By Toyin Akinosho
The Bankers’ Committee presented its thought-plan for the future of the National Theatre at the takeover of the precinct from the Nigerian government last Sunday.
The group, led by the Central Bank of Nigeria, had no masterplan yet, but a back- of- the- envelope idea of what it would cost to revamp the main features of the existing National Theatre Complex and develop its vast, lush wetlands property outside the main building.
That ballpark estimate is the ₦25Billion, split into ₦7Billion for “restoration and upgrade the National Theatre to its glory days” and ₦18Billion “for the development of the fallow land within the premises of the edifice”.

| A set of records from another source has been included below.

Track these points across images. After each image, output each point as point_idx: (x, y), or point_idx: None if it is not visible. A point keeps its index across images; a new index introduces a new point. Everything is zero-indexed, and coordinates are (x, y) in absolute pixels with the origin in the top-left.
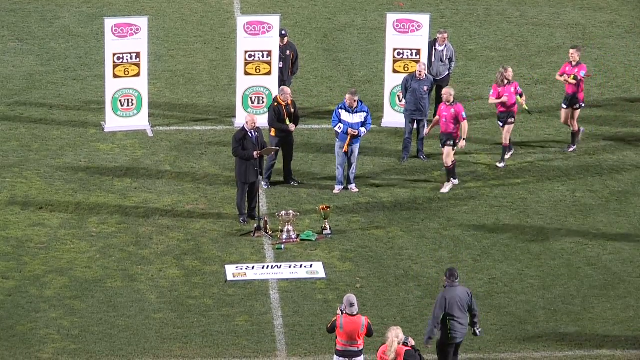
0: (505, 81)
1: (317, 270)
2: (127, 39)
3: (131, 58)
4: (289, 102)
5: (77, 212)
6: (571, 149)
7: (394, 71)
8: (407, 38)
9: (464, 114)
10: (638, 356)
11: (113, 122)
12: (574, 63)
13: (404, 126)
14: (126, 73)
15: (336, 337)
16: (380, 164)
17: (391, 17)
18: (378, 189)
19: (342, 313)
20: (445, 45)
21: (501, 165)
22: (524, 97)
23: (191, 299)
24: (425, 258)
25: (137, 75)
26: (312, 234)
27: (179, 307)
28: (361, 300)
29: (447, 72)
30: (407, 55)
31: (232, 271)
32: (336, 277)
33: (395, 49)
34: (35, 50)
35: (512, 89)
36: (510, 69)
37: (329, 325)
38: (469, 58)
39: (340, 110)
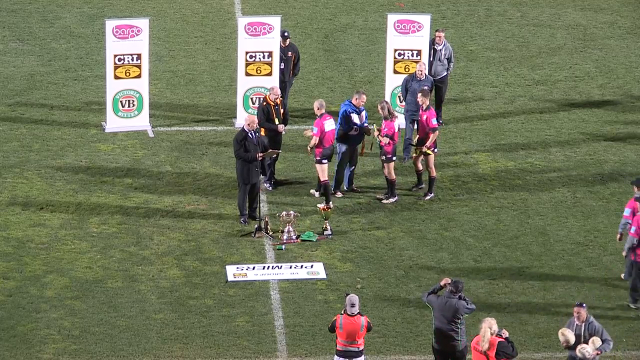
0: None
1: (318, 270)
2: (128, 41)
3: (132, 59)
4: (278, 102)
5: (77, 212)
6: (422, 189)
7: (395, 72)
8: (408, 39)
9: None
10: (638, 357)
11: (114, 123)
12: (424, 107)
13: (404, 127)
14: (127, 74)
15: (336, 337)
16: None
17: (392, 18)
18: (379, 190)
19: (343, 313)
20: (444, 45)
21: (389, 200)
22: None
23: (192, 300)
24: (426, 259)
25: (138, 76)
26: (312, 234)
27: (180, 307)
28: (362, 301)
29: (446, 73)
30: (408, 56)
31: (232, 272)
32: (337, 278)
33: (396, 50)
34: (36, 51)
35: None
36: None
37: (329, 325)
38: (470, 59)
39: (352, 114)
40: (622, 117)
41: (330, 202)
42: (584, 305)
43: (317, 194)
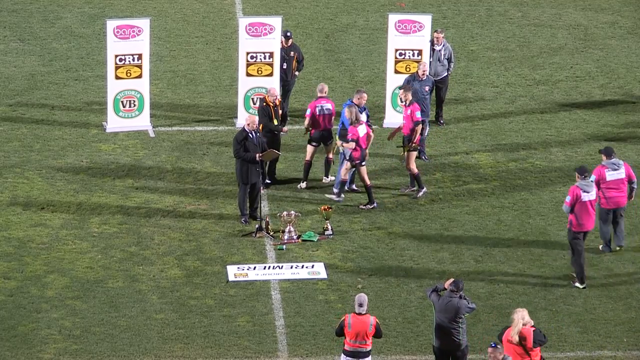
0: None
1: (319, 270)
2: (129, 41)
3: (133, 60)
4: (277, 103)
5: (78, 212)
6: (410, 190)
7: (396, 72)
8: (409, 39)
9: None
10: (639, 357)
11: (115, 123)
12: (407, 102)
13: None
14: (128, 74)
15: (344, 337)
16: (382, 165)
17: (393, 18)
18: (380, 190)
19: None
20: (443, 45)
21: (337, 198)
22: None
23: (192, 300)
24: (427, 259)
25: (139, 76)
26: (313, 234)
27: (181, 307)
28: None
29: (446, 73)
30: (409, 56)
31: (233, 272)
32: (337, 278)
33: (396, 50)
34: (37, 51)
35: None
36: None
37: (337, 328)
38: (471, 59)
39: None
40: (623, 117)
41: (304, 183)
42: (498, 345)
43: (303, 185)
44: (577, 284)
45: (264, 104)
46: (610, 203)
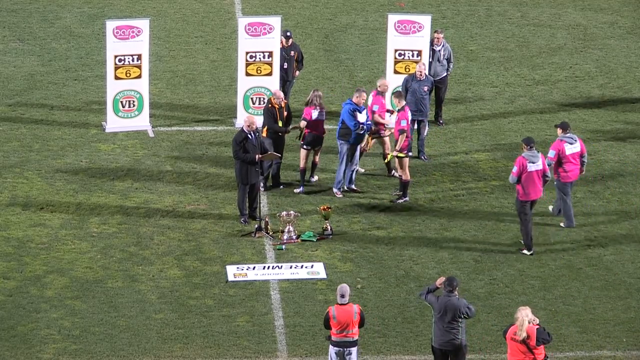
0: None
1: (318, 270)
2: (128, 41)
3: (132, 60)
4: (282, 105)
5: (78, 212)
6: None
7: (395, 72)
8: (408, 39)
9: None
10: (639, 357)
11: (114, 123)
12: (398, 106)
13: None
14: (127, 75)
15: (331, 328)
16: (381, 165)
17: (392, 18)
18: (379, 190)
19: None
20: (443, 45)
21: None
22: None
23: (192, 300)
24: (426, 259)
25: (139, 77)
26: (312, 234)
27: (180, 307)
28: (362, 301)
29: (446, 74)
30: (408, 56)
31: (233, 271)
32: (337, 278)
33: (396, 50)
34: (37, 51)
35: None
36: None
37: (323, 321)
38: (470, 59)
39: (355, 112)
40: (623, 117)
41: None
42: None
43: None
44: (525, 251)
45: (270, 105)
46: (570, 176)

The 18-slide briefing had a prominent banner “SANEF Creatives Limited”, on the top left corner of every slide. The briefing also has, on the lower left of the concluding slide, a logo of Alitheia.
The word SANEF recalls the CBN founded Shared Agent Network Expansion Facilities (SANEF), which was incorporated in 2019 with the objective of accelerating financial inclusion in Nigeria.
It seems clear, that this vehicle, created to foster social inclusion in the country, is the means with which the Bankers want to promote investment in restoration of the National Theatre and development of a culture precinct around it.
Alitheia, meanwhile, is a Private Equity Fund, which describes itself “as a pioneering private equity fund that identifies, invests in, and grows SMEs led by gender-diverse teams to achieve solid financial returns and tangible social impact for communities in Africa”.
It says that from its offices in Lagos and Johannesburg, it “invests in six countries: Nigeria, South Africa, Ghana, Zambia, Zimbabwe and Lesotho.
“We invest in sectors that engage a significant percentage of women, either as entrepreneurs, producers, distributors or consumers. Some of these sectors are: Agribusiness, Consumer Goods, Health, Education, Creative Industries, and Financial and Business services”.
The last of the Bankers Committee’s 18 slides indicates clearly that the feasibility study for what’s to be done is only going to start when the hand over is completed
It talks of:
- Project Steering/Project Technical committees inaugurated and commence function
- Consultants – Completion of detailed evaluation and documentation development.
- SANEF/Consultants – Technical and Financial evaluations, recommendations, negotiations, approvals and engagement
The glitzy presentation was preceded by a short speech by the Minister of Information, Tourism and Culture, which provided a general overview of the restoration work, but provided very little in terms of details of tenancy and tenure.
“This iconic National Theatre remains a national heritage”, said Lai Mohammed, the minister. “It will not be ceded to any person or group, as some have chosen to frame what we are doing here today”.
He described the partnership as a Public Private one and the project as The Lagos Creative and Entertainment Centre Project.
The first phase of what the Bankers would do is to “restore the National Theatre to its glory days and make it the go-to place for blockbuster shows again”, the government speech explained. This would include
Upgrade of the theatres (The main halls and cinema halls, conference and banquet halls, press hall and the bar; Installation of new seats, upgrade of the sanitary facilities, lifts, acoustics and specialist lightings, air conditioning, lighting, other power and revamp of the plumbing works.
The project’s second phase is the buildup of the so-called fallow lands outside the complex.
It will involve the creation and implementation of a detailed master plan for the site adjoining the National Theatre.
The interpretation: there is not yet a masterplan for the fallow lands.
The following work programme, from the minister’s speech, is then just a thought plan:
- Development of purpose-built clusters to provide world class facilities for Nigeria’s Creative Industry. The new centre will comprise hubs for: Fashion, Music, Film and Information and Technology(IT) hub.
- These creative clusters will be supported by other facilities, including multi-storey parking to accommodate an additional 1,000 cars, a Visitors’ Welcome Centre which will house commercial and retail facilities, as well as administration and management offices, among others.
“Both phases will be connected by carefully curated soft and hard landscape areas as well as waterways, providing an excellent semi and outdoors spaces for community use and entertainment, including an amphi-theatre. – Installation of new infrastructure (roads and services mains) and upgrade of the existing ones”, the minister said.